─── Task material

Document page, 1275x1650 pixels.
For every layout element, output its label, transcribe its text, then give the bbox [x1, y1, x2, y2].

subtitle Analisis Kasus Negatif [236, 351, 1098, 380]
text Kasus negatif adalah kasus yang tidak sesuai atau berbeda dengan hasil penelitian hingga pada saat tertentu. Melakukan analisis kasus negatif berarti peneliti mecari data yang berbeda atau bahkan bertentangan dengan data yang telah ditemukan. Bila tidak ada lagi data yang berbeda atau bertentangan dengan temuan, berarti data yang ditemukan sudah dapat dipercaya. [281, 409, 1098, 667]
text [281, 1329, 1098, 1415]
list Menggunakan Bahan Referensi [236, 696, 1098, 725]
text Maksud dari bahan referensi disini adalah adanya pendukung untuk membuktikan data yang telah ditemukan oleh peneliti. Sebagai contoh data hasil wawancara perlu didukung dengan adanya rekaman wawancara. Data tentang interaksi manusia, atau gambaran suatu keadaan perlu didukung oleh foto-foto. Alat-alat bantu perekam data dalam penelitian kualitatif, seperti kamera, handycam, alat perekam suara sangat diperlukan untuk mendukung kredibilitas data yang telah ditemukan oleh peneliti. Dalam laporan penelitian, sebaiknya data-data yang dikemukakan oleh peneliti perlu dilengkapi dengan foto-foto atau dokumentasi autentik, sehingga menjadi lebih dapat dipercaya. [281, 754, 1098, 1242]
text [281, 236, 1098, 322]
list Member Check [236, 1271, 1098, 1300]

──────

_Work task_. Scan the listing above, and wherever a line holds the string "dengan", copy that line.

_Finished exercise_.
text Kasus negatif adalah kasus yang tidak sesuai atau berbeda dengan hasil penelitian hingga pada saat tertentu. Melakukan analisis kasus negatif berarti peneliti mecari data yang berbeda atau bahkan bertentangan dengan data yang telah ditemukan. Bila tidak ada lagi data yang berbeda atau bertentangan dengan temuan, berarti data yang ditemukan sudah dapat dipercaya. [281, 409, 1098, 667]
text Maksud dari bahan referensi disini adalah adanya pendukung untuk membuktikan data yang telah ditemukan oleh peneliti. Sebagai contoh data hasil wawancara perlu didukung dengan adanya rekaman wawancara. Data tentang interaksi manusia, atau gambaran suatu keadaan perlu didukung oleh foto-foto. Alat-alat bantu perekam data dalam penelitian kualitatif, seperti kamera, handycam, alat perekam suara sangat diperlukan untuk mendukung kredibilitas data yang telah ditemukan oleh peneliti. Dalam laporan penelitian, sebaiknya data-data yang dikemukakan oleh peneliti perlu dilengkapi dengan foto-foto atau dokumentasi autentik, sehingga menjadi lebih dapat dipercaya. [281, 754, 1098, 1242]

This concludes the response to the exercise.